When we built the summer house/cabin/hovel in 1977, we needed to dig a well, and someone, probably the plumber, hired a dowser. I didn’t approve – I would have hired a credentialed hydraulic engineer. For me, dowsers belongs in the same crazy box as astrologers, phrenologists, flat-earthers, Shakespeare-author conspiracists, along with the lunatics who report on visits to the earth by ancient astronauts. Nevertheless, a dowser arrived, an elderly gentleman. Curiously, he dowsed with an old pair of rusted pliers rather than the traditional forked willow stick. He was an enthusiast for his trade and, ignoring my skepticism, showed my how to cut a willow and exactly how to hold it. After he left, I tried it out. A most odd experience, one of the oddest in my life, then took place. As I walked about, brandishing the rod, from time to time the tip of the willow would turn suddenly down.
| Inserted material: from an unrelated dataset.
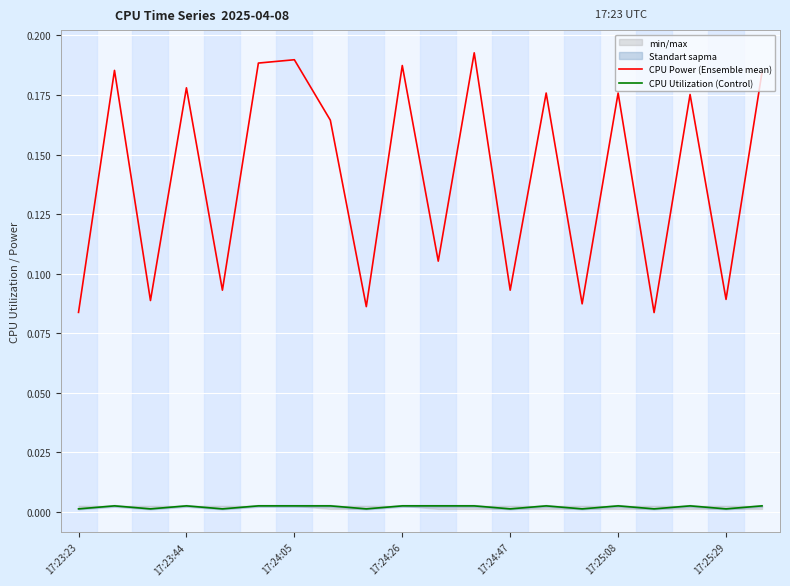

How many interior local valleys does the CPU Power (Ensemble mean) series have?

8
Not in a subtle way, but forcefully and dramatically – strongly enough to redden and even slightly cut the palms of my hands.
Even more strange -- if I handed the willow to another person and he or she walked about, nothing happened. Nothing, that is, until I held that person's wrist. Then the dowsing rod went all crazy and twisted downward out of the holder's hands.
It was a wondrous incredible experience and is vivid in my memory now these fifty years. But it was a one time only event.
Every once in a while, over the decades, just for fun, I would cut a piece of willow and walk about, but I’ve never been able to reproduce the phenomenon. The dowsing rod doesn’t dowse, doesn’t do anything at all; just behaves like an ordinary piece of wood.
I don't believe in dowsing. I don't believe that you can find underground water, or even underground electric wires as some think, by walking about with a piece of willow in your hands. On the other hand, I know that something peculiar and very real happened to me that one time. Was there water underground. I don't know, but I know that I wouldn't dig a hole on the basis of that fleeting evidence. I am a man of reason, or at least I like to think so.
Incidentally, the place that the 1977 dowser picked out for us to dig was a great success. We've enjoyed a bounteous supply of water for all these many years.
But now that I know more about wells than I did half a century ago, I can read the landscape well enough to recognize that the dowser picked an obvious place to dig a well -- with or without the help of his magical pliers.